## The data
= Beginning of Section =
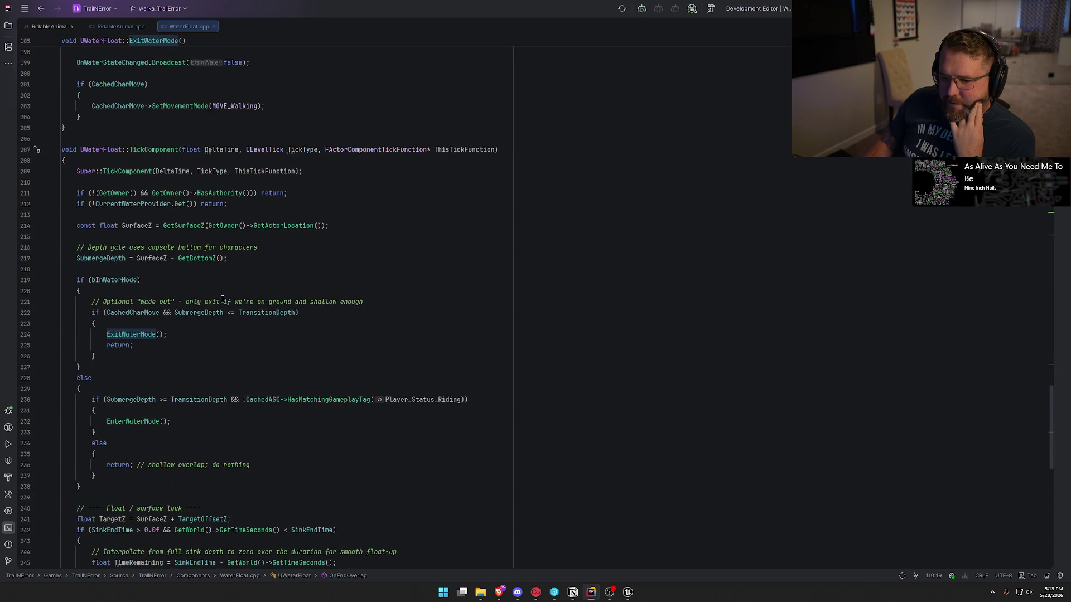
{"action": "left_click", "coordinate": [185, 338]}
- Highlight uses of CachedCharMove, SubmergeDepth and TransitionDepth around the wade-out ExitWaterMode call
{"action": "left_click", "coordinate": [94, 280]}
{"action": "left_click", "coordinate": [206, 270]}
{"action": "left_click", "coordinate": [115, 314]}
= End of Section =
= Beginning of Section =
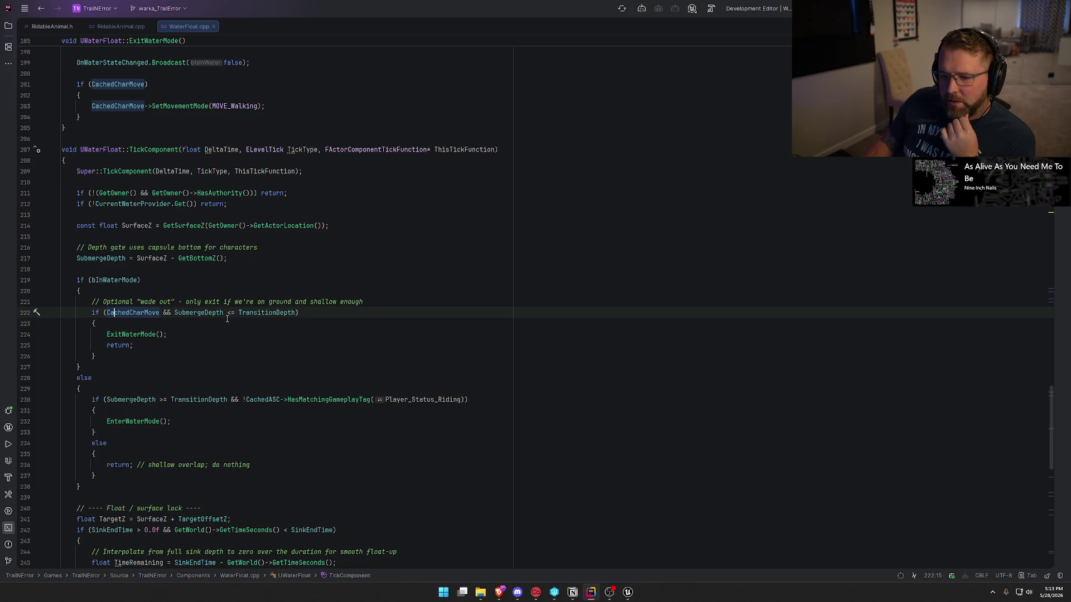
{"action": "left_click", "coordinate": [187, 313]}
= End of Section =
= Beginning of Section =
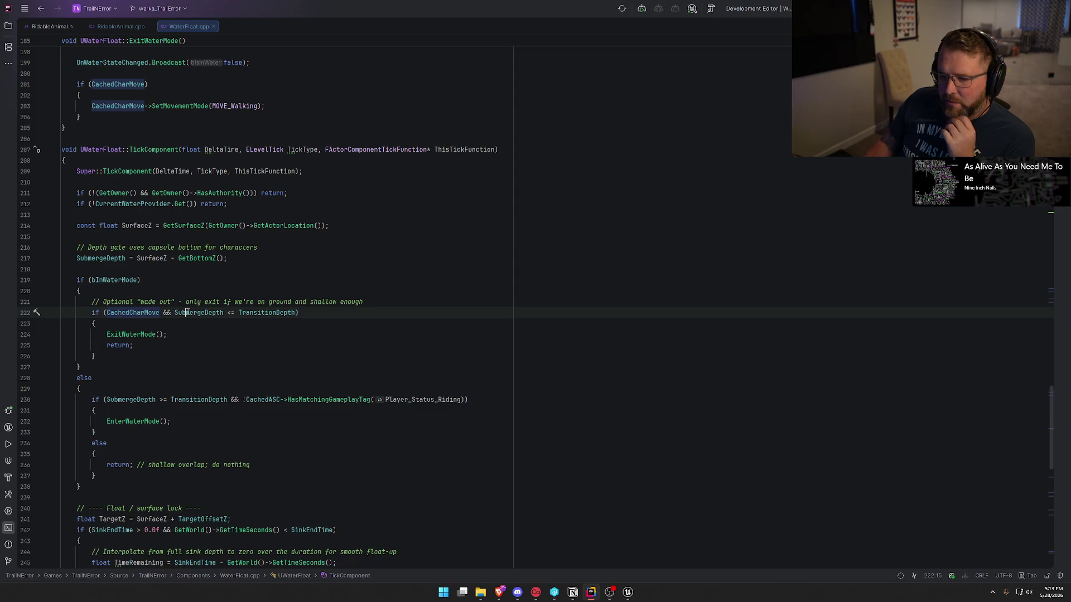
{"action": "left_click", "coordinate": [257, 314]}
= End of Section =
## Work task
Reproduce each line in the listing above that mentions the string "coordinate".

## Written solution
{"action": "left_click", "coordinate": [185, 338]}
{"action": "left_click", "coordinate": [94, 280]}
{"action": "left_click", "coordinate": [206, 270]}
{"action": "left_click", "coordinate": [115, 314]}
{"action": "left_click", "coordinate": [187, 313]}
{"action": "left_click", "coordinate": [257, 314]}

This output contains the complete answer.